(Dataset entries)
+++++
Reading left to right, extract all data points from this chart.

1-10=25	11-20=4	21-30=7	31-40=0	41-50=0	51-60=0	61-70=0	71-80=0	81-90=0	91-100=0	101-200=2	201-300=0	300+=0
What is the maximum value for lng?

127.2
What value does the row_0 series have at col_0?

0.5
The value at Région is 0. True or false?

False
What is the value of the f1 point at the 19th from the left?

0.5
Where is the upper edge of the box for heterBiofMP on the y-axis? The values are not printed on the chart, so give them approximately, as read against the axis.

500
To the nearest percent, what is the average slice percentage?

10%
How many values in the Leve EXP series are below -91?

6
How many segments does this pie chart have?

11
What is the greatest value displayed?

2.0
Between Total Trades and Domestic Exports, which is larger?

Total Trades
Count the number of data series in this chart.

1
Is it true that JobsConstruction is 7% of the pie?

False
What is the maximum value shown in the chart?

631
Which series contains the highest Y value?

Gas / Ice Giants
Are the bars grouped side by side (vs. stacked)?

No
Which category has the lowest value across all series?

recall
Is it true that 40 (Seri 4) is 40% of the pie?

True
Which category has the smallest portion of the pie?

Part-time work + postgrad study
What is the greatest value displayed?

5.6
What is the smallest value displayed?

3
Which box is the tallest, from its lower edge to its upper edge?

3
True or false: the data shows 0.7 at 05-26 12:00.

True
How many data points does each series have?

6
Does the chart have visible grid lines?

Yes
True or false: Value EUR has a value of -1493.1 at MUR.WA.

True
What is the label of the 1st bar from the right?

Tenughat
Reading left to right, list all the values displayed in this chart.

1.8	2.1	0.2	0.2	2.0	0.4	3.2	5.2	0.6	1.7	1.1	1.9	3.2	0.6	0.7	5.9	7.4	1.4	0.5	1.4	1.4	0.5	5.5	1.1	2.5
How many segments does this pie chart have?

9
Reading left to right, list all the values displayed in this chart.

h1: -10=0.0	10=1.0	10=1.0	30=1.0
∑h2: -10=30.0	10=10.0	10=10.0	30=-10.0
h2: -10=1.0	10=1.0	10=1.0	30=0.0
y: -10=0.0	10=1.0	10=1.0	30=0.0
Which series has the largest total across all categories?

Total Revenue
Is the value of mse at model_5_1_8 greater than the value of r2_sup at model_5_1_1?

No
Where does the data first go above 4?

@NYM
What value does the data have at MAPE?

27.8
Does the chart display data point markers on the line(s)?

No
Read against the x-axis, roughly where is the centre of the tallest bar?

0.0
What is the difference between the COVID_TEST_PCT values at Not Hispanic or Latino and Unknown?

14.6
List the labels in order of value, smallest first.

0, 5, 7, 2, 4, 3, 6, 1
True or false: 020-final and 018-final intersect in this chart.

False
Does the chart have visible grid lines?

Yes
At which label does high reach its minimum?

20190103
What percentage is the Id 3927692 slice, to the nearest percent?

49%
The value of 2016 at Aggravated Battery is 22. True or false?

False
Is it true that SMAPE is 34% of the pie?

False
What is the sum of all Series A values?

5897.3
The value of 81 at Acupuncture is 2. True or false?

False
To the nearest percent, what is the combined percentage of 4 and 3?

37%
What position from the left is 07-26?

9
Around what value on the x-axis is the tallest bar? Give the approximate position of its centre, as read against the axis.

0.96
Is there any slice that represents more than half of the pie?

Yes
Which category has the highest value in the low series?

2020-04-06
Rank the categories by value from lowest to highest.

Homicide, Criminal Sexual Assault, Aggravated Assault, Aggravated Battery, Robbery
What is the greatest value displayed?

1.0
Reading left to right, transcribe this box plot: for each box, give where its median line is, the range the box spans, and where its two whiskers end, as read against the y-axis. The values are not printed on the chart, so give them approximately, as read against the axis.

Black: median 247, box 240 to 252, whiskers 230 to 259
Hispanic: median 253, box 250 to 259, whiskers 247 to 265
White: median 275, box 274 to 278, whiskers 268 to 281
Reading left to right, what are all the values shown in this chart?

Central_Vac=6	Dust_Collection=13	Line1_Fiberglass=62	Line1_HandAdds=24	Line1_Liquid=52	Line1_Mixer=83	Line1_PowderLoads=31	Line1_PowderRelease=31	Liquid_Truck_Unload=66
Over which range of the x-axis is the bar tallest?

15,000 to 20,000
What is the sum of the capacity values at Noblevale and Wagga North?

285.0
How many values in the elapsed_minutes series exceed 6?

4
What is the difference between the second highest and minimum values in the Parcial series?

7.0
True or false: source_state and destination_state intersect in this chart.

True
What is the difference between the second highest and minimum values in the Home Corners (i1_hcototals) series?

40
+++++
» PROBLEM TO WORK ON: Collect every line above that contains the word "percentage", and copy each one in full.

» FINISHED EXERCISE:
To the nearest percent, what is the average slice percentage?
What percentage is the Id 3927692 slice, to the nearest percent?
To the nearest percent, what is the combined percentage of 4 and 3?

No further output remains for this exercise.